Wherever possible, use less air-con, say “no” to single-use plastic, embrace energy-efficient appliances, and help protect our planet Earth before it gets too late.
Natural resources, environment and climate change minister Nik Nazmi Nik Ahmad said on Tuesday that beginning 2025, the use of plastic bags will be completely banned nationwide.
We only have around two years’ time to adapt to life without plastic bags, or pay a hefty government-imposed sum for them.
99 Speedmart is the first to echo the government’s policy, not providing any plastic bags beginning this month. However, patrons can still purchase from the shop a RM2 Madani reusable bag which can be exchanged for a new one with the old, or have the RM2 “deposit” refunded anytime.
Nik Nazmi said Malaysia is one of the top ten countries in the world facing severe plastic waste problem, and this is by no means exaggerated. Compared to Taiwan, Singapore, Japan, South Korea and Scandinavian countries, we are almost a “plastic paradise” where we won’t go out shopping without plastic bags.

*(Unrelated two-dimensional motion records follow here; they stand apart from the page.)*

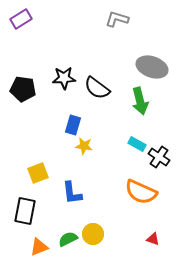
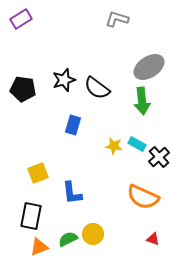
gray ellipse: moved 3 px left; rotated 52 degrees counterclockwise
black star: moved 2 px down; rotated 15 degrees counterclockwise
green arrow: moved 2 px right; rotated 8 degrees clockwise
yellow star: moved 30 px right
black cross: rotated 15 degrees clockwise
orange semicircle: moved 2 px right, 5 px down
black rectangle: moved 6 px right, 5 px down
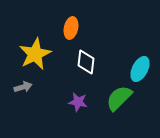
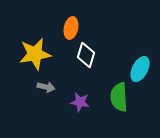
yellow star: rotated 16 degrees clockwise
white diamond: moved 7 px up; rotated 10 degrees clockwise
gray arrow: moved 23 px right; rotated 30 degrees clockwise
green semicircle: moved 1 px up; rotated 48 degrees counterclockwise
purple star: moved 2 px right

The havoc from this seemingly insignificant plastic bag towards our planet must never be underestimated. If each of the world’s eight billion people use only one plastic bag a day, we will have to produce 2.81 trillion plastic bags a year. What about plastic bottles and containers?
A professional scientific journal reported several years ago that humans poured 23 to 37 million pieces of plastic debris into our oceans every year. The five major subtropical gyres have been choked with a total of 5.25 trillion pieces of plastic debris.

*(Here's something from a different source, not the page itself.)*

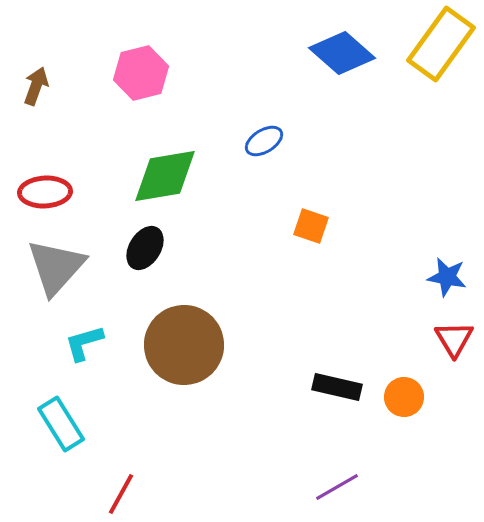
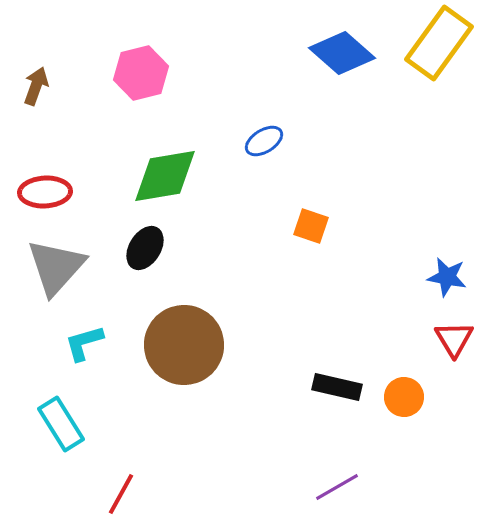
yellow rectangle: moved 2 px left, 1 px up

Currently the world’s biggest garbage dump is the Great Pacific Garbage Patch covering an area of almost 1.4 million square kilometers, or 4.2 times the size of Malaysia. The United States is the biggest contributor of marine garbage on a per capita basis. And of course, China and India are also big polluters.
Our oceans are vast, covering 361 million square kilometers, but thanks to unchecked human devastation, some 2% of our sea surface is covered by floating debris. You are right, that is more than 7 million sq km!

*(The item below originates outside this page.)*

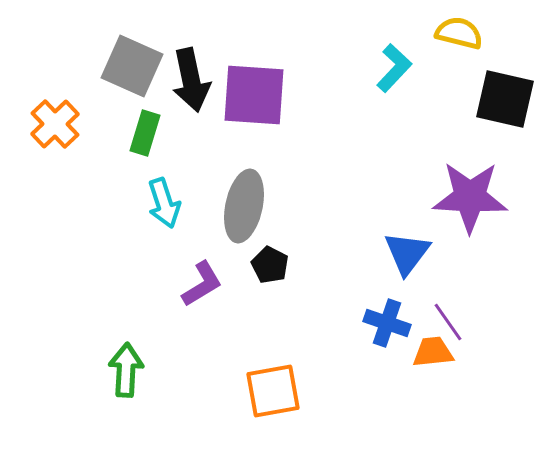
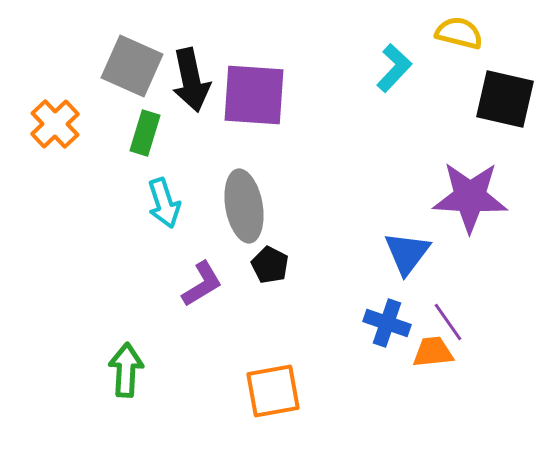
gray ellipse: rotated 22 degrees counterclockwise
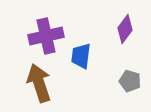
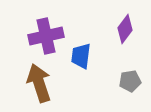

While we are avidly condemning the Japanese government for planning to release over a million tons of treated wastewater from the Fukushima nuclear plant into the sea over 30 years, we should more so ask ourselves whether we are are also ruining our own oceans!
Plastic waste and other garbage conveniently discarded by us can hardly be handle by our seas or land. A mineral water bottle will require 600 years to be fully disintegrated. Some that find the way into the gastrointestinal tract of marine animals might eventually end up inside our own bodies!
A North Dakota State University team has recently developed a new type of plastic that can decompose when exposed to the sun’s ultraviolet rays, a process that takes only three hours!
Theoretically this is going to be a good idea of replacing trillions of plastic bags and containers we use each year, but how? The best solution is still to educate the public and change their perception towards plastic, reducing (or stopping) the use of single-use plastic.
Scandinavian countries like Norway and Sweden are collecting deposits from consumes for all kings of drink bottles. For a 3.9-euro bottle of mineral water, the deposit for bottle alone could be as high as 2.9 euros! So, you’d better drop the bottle into the recycling machine to get back your deposit after finishing your drink.
Thanks to such a creative measure, the recycling rate of drink bottles reaches more than 95% in Sweden.
In Taipei and New Taipei City of Taiwan, the local governments have been implementing strict garbage classification policy which we can emulate. Taipei’s special garbage bags with laser printed labels are not cheap, and there are CCTVs everywhere to catch people carelessly dropping garbage onto the floor.
They even have different garbage trucks to collect plastic, metal, paper and other recyclable waste. Today, trash cans are rare in Taipei but the streets are almost always litter-free. This shows that the habit of reducing waste can actually be nurtured.
We have now come to a very critical point in saving our planet. The problems of climate change, heatwave, expanding polar ice melting phenomenon, etc. might look like far beyond our ability to control. But even with so much effort being put in by governments, carbon emission still reached a historical high of 36.8 billion tons in 2022.
The Malaysian government and businesses must refrain from running coal-fired power generation plants, EVs should be promoted, along with energy-efficient electrical appliances with the hope of achieving the goal of carbon neutrality by 2050 for the sake of our children.
Wherever possible, use less air-con, say “no” to single-use plastic, embrace energy-efficient appliances, and help protect our planet Earth before it gets too late.